Table for One, Party of Many
Working in a restaurant is stressful. Let’s face it, where else does a customer go and expect a plate of food to be in front of them in no more than fifteen minutes. If you are getting your tires rotated or seeing the doctor, you are prepared for the hour-long wait time.
The people that work in a restaurant must work together. Teamwork is paramount. Job sabotage that you read when scrolling does not occur in the restaurant industry (unless it is directed towards a patron).
The people I work with in the business are my family. We tell each other our secrets, our goals and our dreams over dicing, slicing and sautéing. We spend hours together; each ticket is a new experience. Someone wants to substitute, someone else has dietary restrictions and then there is always the person with allergies that comes in at the peak of service.
We laughingly (usually) accommodate the patrons, wanting their dining experience to be a good memory. But more importantly, we communicate with each other. Sometimes the stress boils over into profanity at the idiotic request, but we still make it as perfect as we would want it.
The cooking shows focus on the expediter (the final approval before the dish goes to the patron) but there is so much work involved before the dish hits the counter for final approbation.
The team knows what it takes, and everyone works towards the common goal, making service go smoothly. Multitasking is a must, and keeping orders in your head as the tickets are punched in keeps us all from getting in the weeds.

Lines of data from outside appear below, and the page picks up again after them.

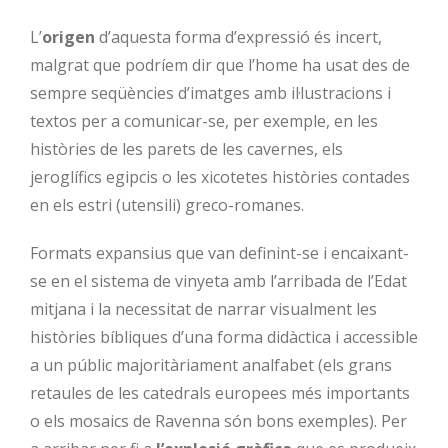
L’
origen
d’aquesta forma d’expressió és incert,
malgrat que podríem dir que l’home ha usat des de
sempre seqüències d’imatges amb il·lustracions i
textos per a comunicar-se, per exemple, en les
històries de les parets de les cavernes, els
jeroglífics egipcis o les xicotetes històries contades
en els estri (utensili) greco-romanes.
Formats expansius que van definint-se i encaixant-
se en el sistema de vinyeta amb l’arribada de l’Edat
mitjana i la necessitat de narrar visualment les
històries bíbliques d’una forma didàctica i accessible
a un públic majoritàriament analfabet (els grans
retaules de les catedrals europees més importants
o els mosaics de Ravenna són bons exemples). Per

If a steak plate goes with a fish plate, the grill station and the sauté station must communicate. A piece of fish will dry out quickly under the heat lamp. Food placed on a hot plate continues cooking, so the timing must be exact. The server wants both dishes ready at the same time, and their tips depend upon us doing everything right.
We achieve this using kitchen slang, “2 minutes on beef” or “risotto coming up”. The other person or people working on the same order repeat the phrase to show it has been heard and acknowledged.
When service is done, the cleanup and prep for the next day behind us, we always give each other praise and high fives-much like a football team. The camaraderie comes with the job, and I would not trade it for anything. These people working in high heat, hot oils and sharp knives are my family. If I ever needed someone to bail me out of a predicament in the middle of the night, these are the people I would call. I can rely on them, as they can rely on me.
Now that I am retired, it has been pointed out to me that I tend to talk too loudly. I also yell “behind” when I walk by my sibling in the kitchen. Some habits are so ingrained they will never die.
My birth family accept my idiosyncrasies, but I still miss my restaurant family and the high fives at the end of a Saturday night.